_What to work on_. Print exactly the lines from the line with "copies of the" to the last line of the data, please, both included.

Dataset entries:
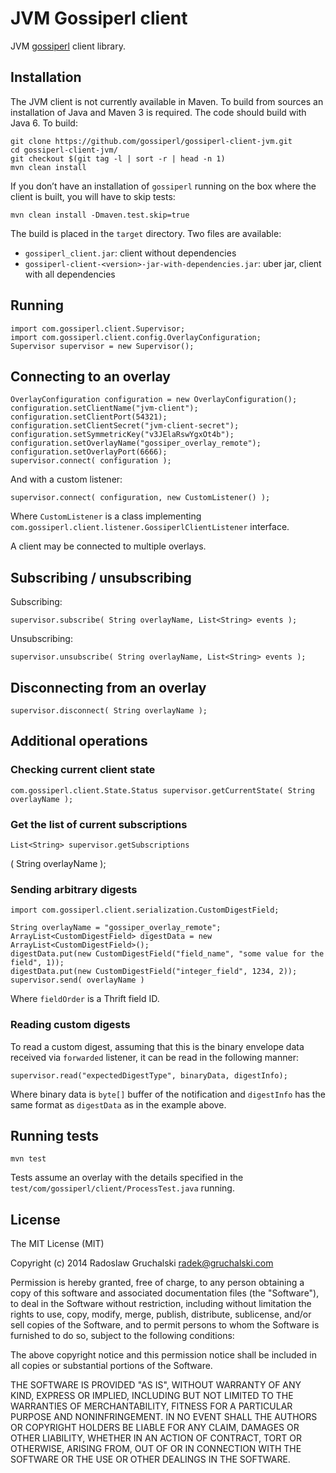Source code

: # JVM Gossiperl client

JVM [gossiperl](http://gossiperl.com) client library.

## Installation

The JVM client is not currently available in Maven. To build from sources an installation of Java and Maven 3 is required. The code should build with Java 6. To build:

    git clone https://github.com/gossiperl/gossiperl-client-jvm.git
    cd gossiperl-client-jvm/
    git checkout $(git tag -l | sort -r | head -n 1)
    mvn clean install

If you don’t have an installation of `gossiperl` running on the box where the client is built, you will have to skip tests:

    mvn clean install -Dmaven.test.skip=true

The build is placed in the `target` directory. Two files are available:

- `gossiperl_client.jar`: client without dependencies
- `gossiperl-client-<version>-jar-with-dependencies.jar`: uber jar, client with all dependencies

## Running

    import com.gossiperl.client.Supervisor;
    import com.gossiperl.client.config.OverlayConfiguration;
    Supervisor supervisor = new Supervisor();

## Connecting to an overlay

    OverlayConfiguration configuration = new OverlayConfiguration();
    configuration.setClientName("jvm-client");
    configuration.setClientPort(54321);
    configuration.setClientSecret("jvm-client-secret");
    configuration.setSymmetricKey("v3JElaRswYgxOt4b");
    configuration.setOverlayName("gossiper_overlay_remote");
    configuration.setOverlayPort(6666);
    supervisor.connect( configuration );

And with a custom listener:

    supervisor.connect( configuration, new CustomListener() );

Where `CustomListener` is a class implementing `com.gossiperl.client.listener.GossiperlClientListener` interface.

A client may be connected to multiple overlays.

## Subscribing / unsubscribing

Subscribing:

    supervisor.subscribe( String overlayName, List<String> events );

Unsubscribing:

    supervisor.unsubscribe( String overlayName, List<String> events );

## Disconnecting from an overlay

    supervisor.disconnect( String overlayName );

## Additional operations

### Checking current client state

    com.gossiperl.client.State.Status supervisor.getCurrentState( String overlayName );

### Get the list of current subscriptions

    List<String> supervisor.getSubscriptions
( String overlayName );

### Sending arbitrary digests

    import com.gossiperl.client.serialization.CustomDigestField;
    
    String overlayName = "gossiper_overlay_remote";
    ArrayList<CustomDigestField> digestData = new ArrayList<CustomDigestField>();
    digestData.put(new CustomDigestField("field_name", "some value for the field", 1));
    digestData.put(new CustomDigestField("integer_field", 1234, 2));
    supervisor.send( overlayName )

Where `fieldOrder` is a Thrift field ID.

### Reading custom digests

To read a custom digest, assuming that this is the binary envelope data received via `forwarded` listener, it can be read in the following manner:

    supervisor.read("expectedDigestType", binaryData, digestInfo);

Where binary data is `byte[]` buffer of the notification and `digestInfo` has the same format as `digestData` as in the example above.

## Running tests

    mvn test

Tests assume an overlay with the details specified in the `test/com/gossiperl/client/ProcessTest.java` running.

## License

The MIT License (MIT)

Copyright (c) 2014 Radoslaw Gruchalski <radek@gruchalski.com>

Permission is hereby granted, free of charge, to any person obtaining a copy
of this software and associated documentation files (the "Software"), to deal
in the Software without restriction, including without limitation the rights
to use, copy, modify, merge, publish, distribute, sublicense, and/or sell
copies of the Software, and to permit persons to whom the Software is
furnished to do so, subject to the following conditions:

The above copyright notice and this permission notice shall be included in
all copies or substantial portions of the Software.

THE SOFTWARE IS PROVIDED "AS IS", WITHOUT WARRANTY OF ANY KIND, EXPRESS OR
IMPLIED, INCLUDING BUT NOT LIMITED TO THE WARRANTIES OF MERCHANTABILITY,
FITNESS FOR A PARTICULAR PURPOSE AND NONINFRINGEMENT. IN NO EVENT SHALL THE
AUTHORS OR COPYRIGHT HOLDERS BE LIABLE FOR ANY CLAIM, DAMAGES OR OTHER
LIABILITY, WHETHER IN AN ACTION OF CONTRACT, TORT OR OTHERWISE, ARISING FROM,
OUT OF OR IN CONNECTION WITH THE SOFTWARE OR THE USE OR OTHER DEALINGS IN
THE SOFTWARE.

_Exercise response_.
copies of the Software, and to permit persons to whom the Software is
furnished to do so, subject to the following conditions:

The above copyright notice and this permission notice shall be included in
all copies or substantial portions of the Software.

THE SOFTWARE IS PROVIDED "AS IS", WITHOUT WARRANTY OF ANY KIND, EXPRESS OR
IMPLIED, INCLUDING BUT NOT LIMITED TO THE WARRANTIES OF MERCHANTABILITY,
FITNESS FOR A PARTICULAR PURPOSE AND NONINFRINGEMENT. IN NO EVENT SHALL THE
AUTHORS OR COPYRIGHT HOLDERS BE LIABLE FOR ANY CLAIM, DAMAGES OR OTHER
LIABILITY, WHETHER IN AN ACTION OF CONTRACT, TORT OR OTHERWISE, ARISING FROM,
OUT OF OR IN CONNECTION WITH THE SOFTWARE OR THE USE OR OTHER DEALINGS IN
THE SOFTWARE.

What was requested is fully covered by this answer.